Alexandria To the Editor:
As a West Street resident and a parent, I am amazed that Alexandria’s leaders – both on the School Board and the City Council – are spending nearly $45 million and probably more to come in taxpayer money for a newer and bigger Jefferson-Houston School when it looks to be just as empty as before.
The Virginia Department of Education enrollment numbers for Jefferson-Houston show that the school’s real problem isn’t recruitment. It’s retention. The numbers show a big fall off with each successive grade level. There are parents taking a chance on the school by sending their children there, but the experience must not be positive enough for them to want to keep their kids there for subsequent grades.
VDOE’s numbers show that there were 62 children in pre-kindergarten at the start of the current school year (2011-2012) — the single largest grade at Jefferson-Houston. But in the same year there were 49 children in kindergarten, 41 in first grade, and only 29 in third grade. Even if you track the same group of kids across several years, the numbers drop: there were 64 children in pre-kindergarten at the start of the 2007-2008 school year, which fell to 38 kindergartners in 2008-2009 (a 41 percent decline), and only 28 children in second grade by 2010-2011.
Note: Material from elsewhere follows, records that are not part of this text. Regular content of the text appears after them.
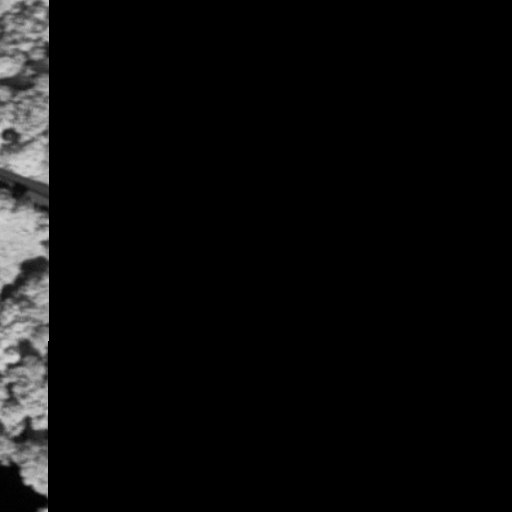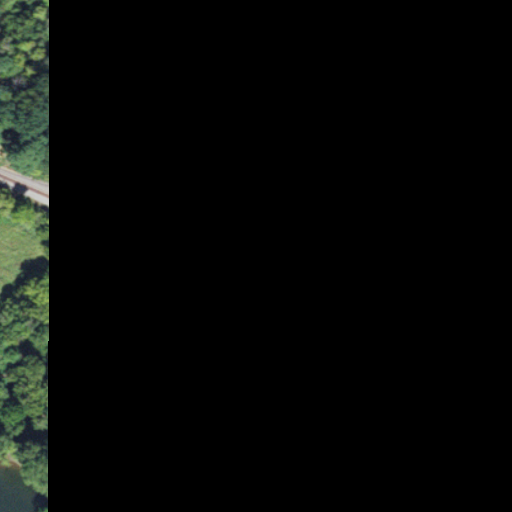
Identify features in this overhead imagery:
road: (34, 73)
road: (506, 97)
road: (475, 181)
railway: (251, 311)
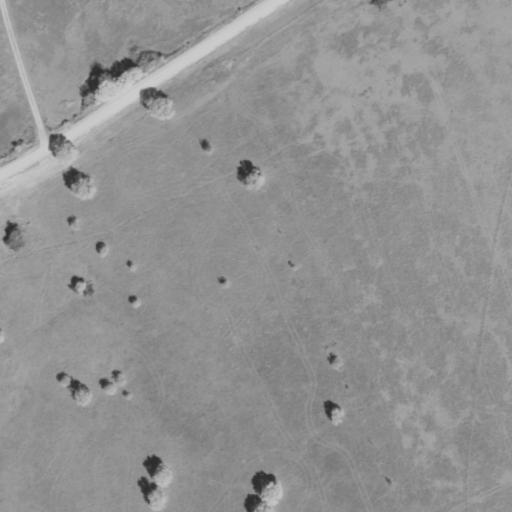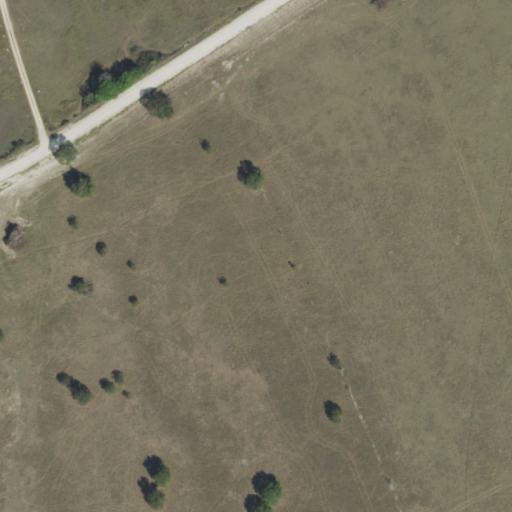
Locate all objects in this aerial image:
road: (195, 20)
road: (135, 86)
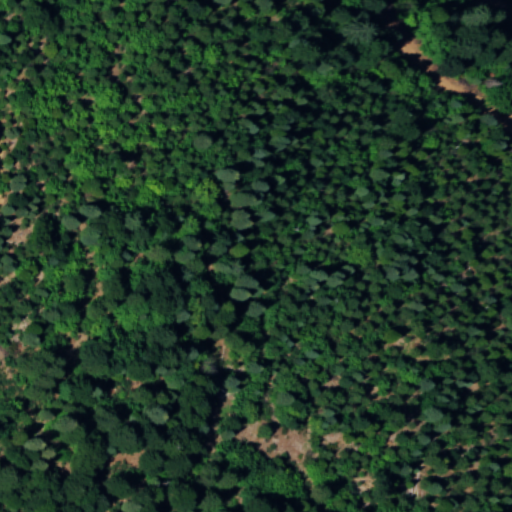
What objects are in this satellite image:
road: (483, 102)
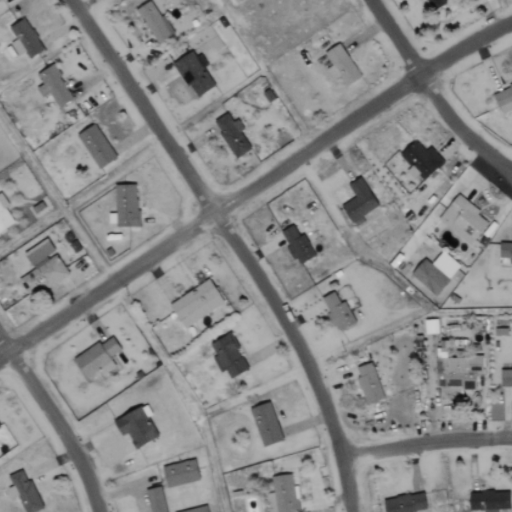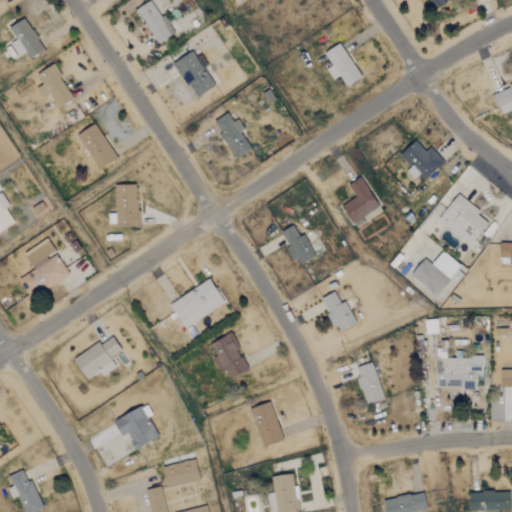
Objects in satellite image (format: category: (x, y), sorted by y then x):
building: (436, 3)
building: (436, 3)
building: (153, 20)
building: (154, 21)
building: (24, 38)
building: (24, 39)
building: (340, 63)
building: (341, 64)
building: (193, 73)
building: (194, 73)
building: (53, 85)
building: (53, 86)
road: (434, 92)
building: (504, 98)
building: (504, 98)
building: (231, 134)
building: (232, 134)
building: (96, 145)
building: (96, 146)
building: (420, 159)
building: (421, 160)
road: (255, 186)
building: (358, 200)
building: (359, 200)
building: (126, 204)
building: (126, 205)
building: (4, 214)
building: (4, 214)
building: (462, 218)
building: (462, 219)
road: (237, 244)
building: (296, 244)
building: (297, 245)
building: (39, 252)
building: (505, 252)
building: (505, 252)
building: (435, 271)
building: (435, 272)
building: (43, 274)
building: (43, 275)
building: (195, 303)
building: (196, 303)
building: (338, 311)
building: (338, 311)
building: (228, 355)
building: (228, 355)
building: (97, 357)
building: (97, 358)
building: (457, 371)
building: (457, 371)
building: (505, 378)
building: (506, 378)
building: (368, 382)
building: (368, 383)
road: (54, 418)
building: (265, 423)
building: (265, 424)
building: (136, 426)
building: (136, 426)
road: (428, 443)
building: (180, 472)
building: (180, 473)
building: (23, 491)
building: (23, 491)
building: (283, 493)
building: (283, 494)
building: (155, 499)
building: (156, 499)
building: (488, 500)
building: (488, 500)
building: (404, 503)
building: (405, 503)
building: (196, 509)
building: (197, 509)
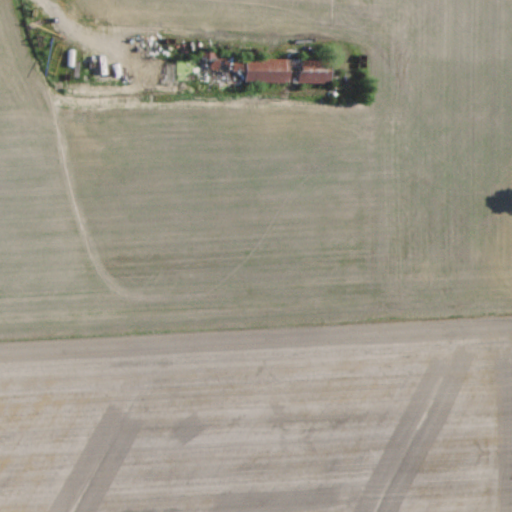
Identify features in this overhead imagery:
building: (214, 62)
building: (282, 70)
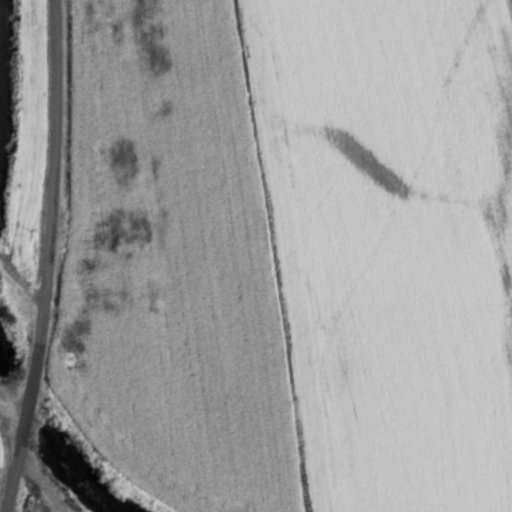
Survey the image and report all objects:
road: (509, 9)
road: (47, 257)
road: (19, 279)
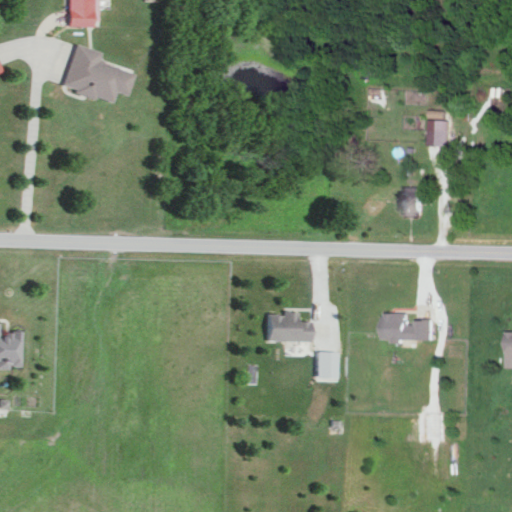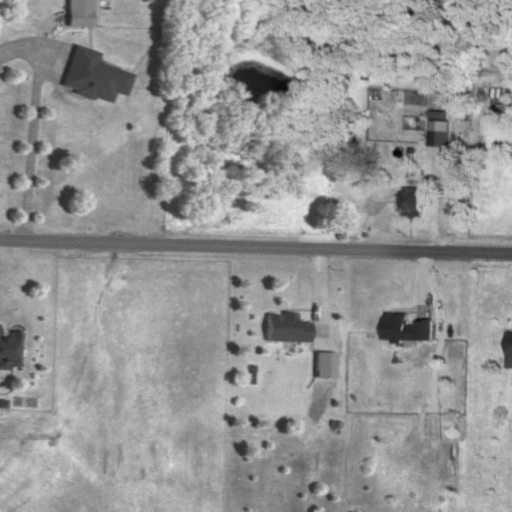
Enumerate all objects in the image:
building: (80, 12)
building: (94, 74)
building: (440, 127)
road: (30, 140)
building: (412, 200)
road: (255, 245)
building: (287, 327)
building: (406, 327)
building: (10, 347)
building: (509, 348)
building: (326, 363)
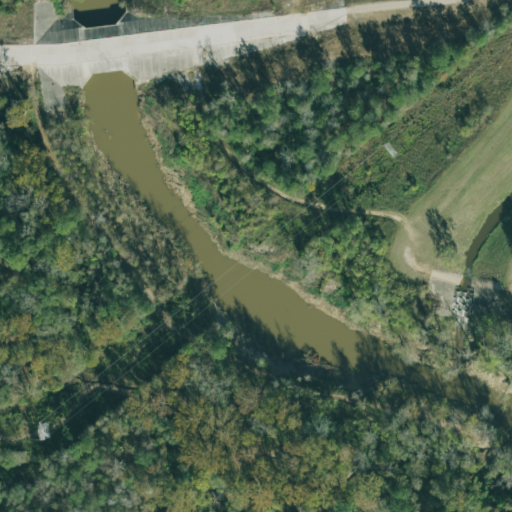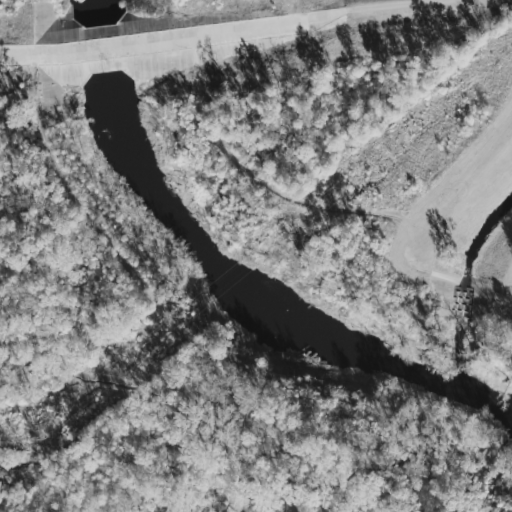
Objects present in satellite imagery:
road: (398, 6)
road: (176, 41)
power tower: (390, 150)
river: (237, 272)
road: (142, 281)
river: (463, 281)
road: (446, 426)
power tower: (44, 432)
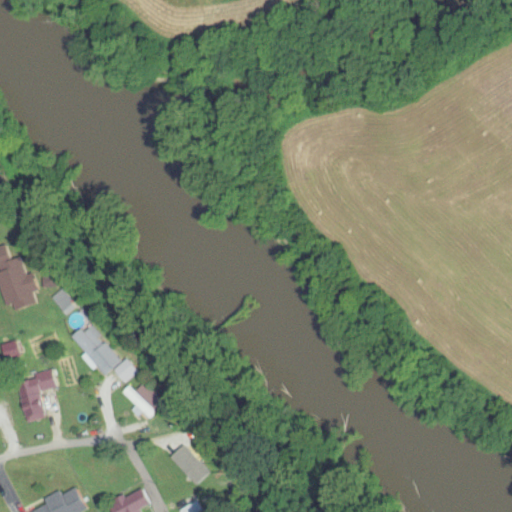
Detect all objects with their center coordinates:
river: (238, 273)
building: (108, 354)
building: (37, 395)
building: (149, 400)
road: (171, 436)
road: (74, 444)
building: (193, 461)
building: (68, 503)
building: (196, 508)
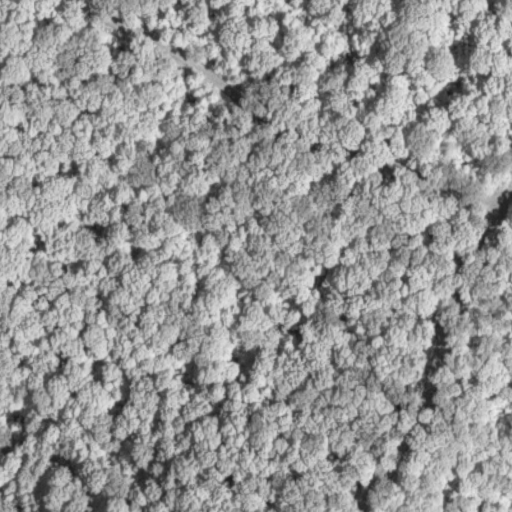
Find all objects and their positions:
road: (241, 148)
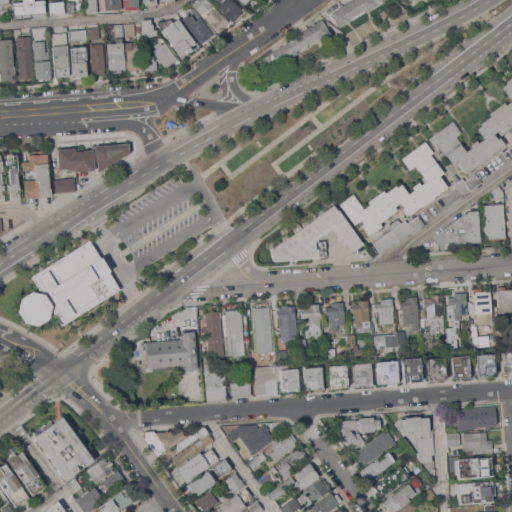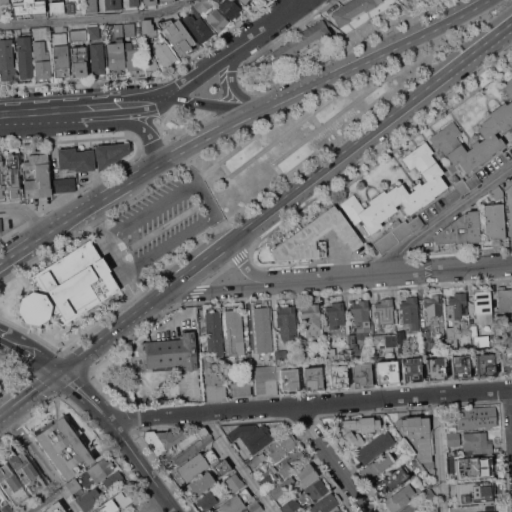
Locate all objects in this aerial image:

If ACPS is not retaining children in this school whose parents do give it a try, why do they think they will attract and keep others from the neighborhood, or across the city? Does the School Board really believe that we parents only look at the exterior of a school and not at all the other factors?
My neighbors and I asked repeatedly why the rush to build was necessary. Why not bring up academic performance first to create measurable demand from parents to enroll their children there before committing to this huge project that will up-end our community? Instead, ACPS seems to prefer to gamble with taxpayers money, aided and abetted by Council members who are unable or unwilling to ask the hard financial questions.
Whether No Child Left Behind is repealed or not, parents zoned for Jefferson-Houston currently move or send their children to private school if they can’t get a slot in another Alexandria elementary school. Are parents elsewhere in the city going to be any different? New developments are not an issue either. Those big new four-story townhouses in Potomac Greens haven’t filled Jefferson-Houston with students, and I bet neither will Potomac Yard.
The recent expansion of Jefferson-Houston to include middle school grades also appears to mask a decline in the number of kids in PK through grade 5, the traditional elementary years. There were a total of 366 children enrolled at Jefferson-Houston at the start of the 2011-2012 academic year, but if you subtract enrollment in the new 6th, 7th and 8th grades, there were only 296 children in pre-kindergarten through grade 5. That’s down from a high of 382 PK through grade 5 pupils in school year 2003-2004.
There’s another question that hasn’t been answered either. This enormous new school is presumably needed because of enrollment pressure throughout Alexandria, but its well known there is unused educational space at George Washington Middle School just a short walk away. GW was overbuilt and administrators occupy the excess space. What kind of capacity shell game are Alexandria’s School Superintendent Morton Sherman and the School Board playing? Are the middle school children at Jefferson-Houston even going to get the same level of activities and enrichment that their peers will get at GW?
We heard the great line of “Build it and they will come” in the movie “Field of Dreams.” The move was a fantasy, and unfortunately, so is ACPS’s justification for this new school.